Como mais um capítulo da nada republicana relação entre Congresso Nacional vs Poder Executivo, está em tramitação a PEC do orçamento impositivo, já aprovada em primeiro turno na Câmara dos Deputados, com chances reais de sê-lo em segundo, donde seguirá para o Senado, sendo quase certo que ali também será referendada.
Para melhor esclarecer o que nos espera, vamos ao começo de tudo, isto é, as chamadas Emendas parlamentares.
Pelo sistema de freios e contrapesos em que se assenta o Estado Brasileiro, os governos só podem realizar despesas previstas nos seus Orçamentos. Estes, por sua vez, são aprovados pelas Casas Legislativas, através das denominadas Leis de Meios.

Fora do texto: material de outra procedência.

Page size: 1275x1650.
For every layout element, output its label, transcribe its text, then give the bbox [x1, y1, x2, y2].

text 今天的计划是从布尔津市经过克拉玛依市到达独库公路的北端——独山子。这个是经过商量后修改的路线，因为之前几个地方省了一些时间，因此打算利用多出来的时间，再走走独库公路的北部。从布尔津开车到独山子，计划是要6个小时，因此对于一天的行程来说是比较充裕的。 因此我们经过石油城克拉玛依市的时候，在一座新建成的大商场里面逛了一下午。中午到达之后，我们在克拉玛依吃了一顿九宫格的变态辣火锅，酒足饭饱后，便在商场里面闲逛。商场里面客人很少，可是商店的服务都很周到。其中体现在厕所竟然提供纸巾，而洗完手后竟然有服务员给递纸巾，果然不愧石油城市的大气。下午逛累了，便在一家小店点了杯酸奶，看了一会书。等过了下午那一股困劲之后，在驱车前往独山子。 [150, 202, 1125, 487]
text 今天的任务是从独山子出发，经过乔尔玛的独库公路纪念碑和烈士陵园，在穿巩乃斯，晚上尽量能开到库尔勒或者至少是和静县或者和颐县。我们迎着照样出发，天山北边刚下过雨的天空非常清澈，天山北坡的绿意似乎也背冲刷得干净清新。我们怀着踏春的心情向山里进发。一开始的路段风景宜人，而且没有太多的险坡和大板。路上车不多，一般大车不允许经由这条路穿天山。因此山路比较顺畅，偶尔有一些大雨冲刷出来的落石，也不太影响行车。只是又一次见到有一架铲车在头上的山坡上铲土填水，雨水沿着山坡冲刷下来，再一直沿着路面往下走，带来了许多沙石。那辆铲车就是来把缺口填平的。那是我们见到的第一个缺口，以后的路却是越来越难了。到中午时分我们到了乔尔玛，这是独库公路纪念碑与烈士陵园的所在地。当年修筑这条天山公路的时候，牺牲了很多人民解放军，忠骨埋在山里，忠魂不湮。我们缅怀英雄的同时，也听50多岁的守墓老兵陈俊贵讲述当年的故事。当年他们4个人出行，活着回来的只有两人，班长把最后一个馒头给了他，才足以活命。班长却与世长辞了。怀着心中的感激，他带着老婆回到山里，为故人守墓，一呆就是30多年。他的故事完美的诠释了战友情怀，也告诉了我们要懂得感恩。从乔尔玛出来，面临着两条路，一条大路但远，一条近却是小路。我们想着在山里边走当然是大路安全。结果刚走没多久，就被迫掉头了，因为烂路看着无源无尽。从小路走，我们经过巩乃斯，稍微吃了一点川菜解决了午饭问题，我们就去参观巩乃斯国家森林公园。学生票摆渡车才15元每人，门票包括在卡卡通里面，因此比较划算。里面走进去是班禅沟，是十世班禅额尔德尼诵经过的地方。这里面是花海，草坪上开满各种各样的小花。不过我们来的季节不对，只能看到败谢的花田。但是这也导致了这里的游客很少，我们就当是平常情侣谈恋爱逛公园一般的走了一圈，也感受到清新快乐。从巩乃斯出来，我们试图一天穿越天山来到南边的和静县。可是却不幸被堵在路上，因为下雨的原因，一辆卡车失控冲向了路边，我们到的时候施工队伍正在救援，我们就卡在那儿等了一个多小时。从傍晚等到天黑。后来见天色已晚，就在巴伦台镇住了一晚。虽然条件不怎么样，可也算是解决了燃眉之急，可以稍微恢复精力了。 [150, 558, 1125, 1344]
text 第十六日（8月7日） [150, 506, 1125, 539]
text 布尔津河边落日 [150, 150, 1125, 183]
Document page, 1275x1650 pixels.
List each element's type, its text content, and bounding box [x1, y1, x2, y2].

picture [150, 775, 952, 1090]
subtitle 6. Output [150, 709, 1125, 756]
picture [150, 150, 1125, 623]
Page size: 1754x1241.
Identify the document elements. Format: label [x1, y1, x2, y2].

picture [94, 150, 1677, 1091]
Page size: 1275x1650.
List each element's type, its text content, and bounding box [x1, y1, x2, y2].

A grosso modo, a coisa funciona assim: primeiro aprova-se a Lei de Diretrizes Orçamentárias, a qual estabelece as linhas gerais da futura proposta orçamentária. Em segundo passo, o Poder Executivo encaminha ao Legislativo a proposta do orçamento, onde são detalhadas as fontes de receitas e onde serão gastos os recursos públicos e os valores para cada despesa. No Legislativo, aquela proposta sofre diversas emendas, havendo as individuais e as de bancada, que vem a ser a indicação pelo Parlamentar de como o Governo vai gastar o nosso rico dinheirinho.
Do ponto de vista político, a emenda parlamentar ao orçamento é justificada pelo fato de que, estando em contato direto com as suas regiões de origem, os Senadores, Deputados Federais e Estaduais e Vereadores têm melhor condição para aquilatar as necessidades das populações que os técnicos dos governos. Porém, na prática, essa nobre justificativa revela um grande conto do vigário, ou, melhor dizendo, de vigaristas.
O orçamento é uma peça autorizativa. Assim, os governantes não estão obrigados a executar todas as despesas ali previstas, o que, de certo modo, se justifica, eis que se as receitas não se concretizam tal como esperado, a decisão quanto aos gastos tem que passar por diversos juízos de conveniência.
Só que a conveniência aqui está mais para o rei do que para o real. E aí começa a promiscuidade do jogo político. O Poder Executivo sempre tratou o Legislativo como um poder menor e, nos Legislativos, sempre preponderou maiorias que se esmeram pela subserviência. E sem nenhuma desfaçatez tanto Governos quanto congressistas revelam que o preço da docilidade é apenas as emendas parlamentares.
Sempre que a temperatura sobe no Parlamento, o Governo anuncia a liberação de emendas parlamentares e aí se restaura a harmônica convivência. Com a PEC do orçamento impositivo prenuncia-se uma alteração no jogo, visto que as despesas derivadas das emendas parlamentares terão que ser obrigatoriamente realizadas. Com isto, o Executivo perderá um precioso cabresto institucional, posto que, a priori, afirma-se a autonomia e independência do Poder Legislativo. Doravante, obra indicada por Deputado ou Senador conta com a quase certeza de sua realização.
E quem foi que disse que o papel institucional dos Deputados e dos Senadores é o de agenciador de obras? Mas, através das malsinadas emendas, é nisto em que eles se converteram, deixando para plano secundário sua missão de criar leis e de fiscalizar os atos do Poder Executivo. Hoje, o bom Congressista é aquele que traz obras para as suas bases eleitorais.
Um olhar atento para a história mostra o que há de podre nisto tudo. Quem não se lembra dos anões do orçamento? E as máfias das ambulâncias e dos sanguessugas?
Se a PEC do orçamento impositivo vai dar maior institucionalidade à relação Executivo VS Legislativo, isto ainda é uma incógnita, mas é certo que, sabendo-se diante mão que as Emendas Parlamentares serão obrigatoriamente executadas, o valor de cada congressista subirá muito junto às empreiteiras, afinal, uma emenda ao orçamento passa a ser fonte certa de futura contratação. Fazendo uma releitura do dito popular: diz-me com quem andas e eu te direi quem és, podemos dizer assim: diz-me quem te apóia então eu saberei quem és. Olhando o que há por trás desta proposta, vemos que o buraco é mais embaixo. E sabe de quem é o buraco?